I have not looked a Strang's Calculus before but have heard a few adverse comments. I did find it it patchy with some quite deep material interspersed with some very superficial treatment, despite the 671 pages. His coverage is much wider than attempted by most authors but many of the little intermediate steps and explanations are missing, so I feel would be any course using this book. Unfortunately this applies to section 13 which you are referring to. In particular he has mixed the vector based approach with the traditional geometric one, omitting important parts of both. We can discuss this further if you wish. Are you familiar with the vector dot product?

What is your text called? I am rather at a loss to understand why anyone would want to divide [math]\Delta f\;by\;\Delta x[/math] as stated in paragraph 2. The text is clearly referring to the 3D situation where z = f(x,y). that is values of the function f(x,y) are plotted as a surface as values on the z axis. It starts off in paragraph 1 by saying just that and that the result is a surface. In fact it hints at the truth which is that even the partial derivatives [math]\frac{{\partial f}}{{\partial x}}\;and\;\frac{{\partial f}}{{\partial y}}[/math] are directional derivatives, the first in the x direction and the second in the y direction. Clearly any other direction has components from both x and y. The point P(x0,y0) is in the plane z=0, as are the steps [math]\Delta x[/math], [math]\Delta y[/math] and[math]\Delta s[/math] In fact you can take a short [math]\Delta s[/math] step in any direction, but you are still in the plane z=0 or the domain of x-y. The chain rule tells us that [math]\frac{{df}}{{ds}} = \frac{{\partial f}}{{\partial x}}\;\frac{{dx}}{{ds}} + \frac{{\partial f}}{{\partial y}}\;\frac{{dy}}{{ds}}[/math]

Small s is the usual symbol for arc length and refers to length measured along the curve. So delta s is a small change in distance (and therefore position along the curve. delta x and delta y can be thought of as the components of delta s. So point s1 is at (x1y1) and s2 is at (x2y2) The line from s1 to s2 is a short section of the curve ie along the curve. that is why we call this the directional derivative. Sorry I don't have time for a diagram at the moment, but will do later this morning. Does this help.

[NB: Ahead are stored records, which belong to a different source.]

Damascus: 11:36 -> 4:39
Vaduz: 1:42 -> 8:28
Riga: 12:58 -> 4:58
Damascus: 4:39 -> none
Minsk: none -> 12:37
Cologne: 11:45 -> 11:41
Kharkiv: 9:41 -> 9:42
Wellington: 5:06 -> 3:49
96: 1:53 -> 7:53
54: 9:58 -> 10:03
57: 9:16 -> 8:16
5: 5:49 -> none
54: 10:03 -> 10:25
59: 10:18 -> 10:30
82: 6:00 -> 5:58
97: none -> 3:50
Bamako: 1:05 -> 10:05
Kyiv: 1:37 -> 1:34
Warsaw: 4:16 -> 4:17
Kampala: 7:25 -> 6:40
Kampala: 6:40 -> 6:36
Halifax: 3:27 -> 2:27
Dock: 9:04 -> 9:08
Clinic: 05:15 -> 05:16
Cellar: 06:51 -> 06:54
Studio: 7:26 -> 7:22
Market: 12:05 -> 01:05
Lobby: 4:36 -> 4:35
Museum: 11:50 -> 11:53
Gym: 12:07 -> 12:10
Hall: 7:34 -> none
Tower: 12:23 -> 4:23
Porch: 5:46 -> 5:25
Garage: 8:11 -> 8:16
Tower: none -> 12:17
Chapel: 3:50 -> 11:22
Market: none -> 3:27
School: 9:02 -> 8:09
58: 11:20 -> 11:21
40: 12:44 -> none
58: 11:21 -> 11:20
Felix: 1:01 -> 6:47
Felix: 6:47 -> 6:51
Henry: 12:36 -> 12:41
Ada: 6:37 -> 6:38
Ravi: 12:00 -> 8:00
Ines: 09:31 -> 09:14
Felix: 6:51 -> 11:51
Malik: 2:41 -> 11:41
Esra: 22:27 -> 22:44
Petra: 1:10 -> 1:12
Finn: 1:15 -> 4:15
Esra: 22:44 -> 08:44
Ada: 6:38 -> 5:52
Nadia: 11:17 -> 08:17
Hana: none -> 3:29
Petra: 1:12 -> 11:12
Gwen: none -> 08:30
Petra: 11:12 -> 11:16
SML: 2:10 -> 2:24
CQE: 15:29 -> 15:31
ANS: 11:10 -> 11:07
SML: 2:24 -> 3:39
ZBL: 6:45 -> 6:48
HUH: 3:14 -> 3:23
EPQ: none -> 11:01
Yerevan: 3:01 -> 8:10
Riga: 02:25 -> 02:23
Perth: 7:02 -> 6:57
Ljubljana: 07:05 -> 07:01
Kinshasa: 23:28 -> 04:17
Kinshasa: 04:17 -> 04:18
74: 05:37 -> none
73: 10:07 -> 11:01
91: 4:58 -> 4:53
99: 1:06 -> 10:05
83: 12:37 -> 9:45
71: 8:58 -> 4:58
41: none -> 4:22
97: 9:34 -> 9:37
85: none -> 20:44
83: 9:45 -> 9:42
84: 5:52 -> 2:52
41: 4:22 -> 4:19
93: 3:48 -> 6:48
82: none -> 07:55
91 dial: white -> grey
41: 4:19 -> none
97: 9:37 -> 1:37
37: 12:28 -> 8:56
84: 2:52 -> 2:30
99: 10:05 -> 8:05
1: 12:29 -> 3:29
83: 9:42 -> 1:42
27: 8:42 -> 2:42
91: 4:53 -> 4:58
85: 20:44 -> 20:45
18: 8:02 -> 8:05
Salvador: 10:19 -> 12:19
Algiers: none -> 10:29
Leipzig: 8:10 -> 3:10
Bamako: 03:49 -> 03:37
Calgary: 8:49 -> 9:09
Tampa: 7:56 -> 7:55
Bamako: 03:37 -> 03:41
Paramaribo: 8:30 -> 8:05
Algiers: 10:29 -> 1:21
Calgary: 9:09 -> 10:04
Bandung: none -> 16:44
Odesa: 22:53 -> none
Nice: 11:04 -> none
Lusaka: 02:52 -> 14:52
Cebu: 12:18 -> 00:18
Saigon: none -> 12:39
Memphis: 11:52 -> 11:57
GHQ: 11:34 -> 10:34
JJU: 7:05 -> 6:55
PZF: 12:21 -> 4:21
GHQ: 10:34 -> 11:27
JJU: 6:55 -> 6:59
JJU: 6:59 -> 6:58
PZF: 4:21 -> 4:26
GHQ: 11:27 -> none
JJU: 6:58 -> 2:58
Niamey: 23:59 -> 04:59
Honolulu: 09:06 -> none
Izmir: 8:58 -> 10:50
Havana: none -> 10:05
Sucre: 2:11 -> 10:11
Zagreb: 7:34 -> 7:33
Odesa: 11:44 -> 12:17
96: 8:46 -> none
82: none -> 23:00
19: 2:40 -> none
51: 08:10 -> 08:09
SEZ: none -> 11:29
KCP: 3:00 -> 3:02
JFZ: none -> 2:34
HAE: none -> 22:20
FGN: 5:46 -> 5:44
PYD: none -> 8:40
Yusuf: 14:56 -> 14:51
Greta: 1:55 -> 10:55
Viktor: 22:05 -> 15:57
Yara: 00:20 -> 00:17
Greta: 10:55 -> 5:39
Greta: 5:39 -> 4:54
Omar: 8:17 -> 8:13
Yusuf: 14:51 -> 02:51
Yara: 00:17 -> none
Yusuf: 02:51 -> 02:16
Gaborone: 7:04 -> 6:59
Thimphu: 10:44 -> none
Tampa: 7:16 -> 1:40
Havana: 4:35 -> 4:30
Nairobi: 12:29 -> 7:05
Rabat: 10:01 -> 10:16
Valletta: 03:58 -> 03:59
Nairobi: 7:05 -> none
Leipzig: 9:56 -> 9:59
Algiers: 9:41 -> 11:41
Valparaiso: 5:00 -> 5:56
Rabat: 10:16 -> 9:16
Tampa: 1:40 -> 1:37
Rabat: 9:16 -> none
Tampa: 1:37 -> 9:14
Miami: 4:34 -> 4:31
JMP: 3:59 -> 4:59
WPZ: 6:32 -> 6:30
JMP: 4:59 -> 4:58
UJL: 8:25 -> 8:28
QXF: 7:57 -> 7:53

http://en.wikipedia.org/wiki/Geodesics_as_Hamiltonian_flows I can also recommend the long didcussion on Geodesics in chapter 9 of Dodson and Poston : Tensor Geometry. They discuss the origin of the term geodesic in Ancient Greece and Persia along with the meaning of 'straight ' both in terms of geometry and of physics bring out their differences and physical interpretations (if any)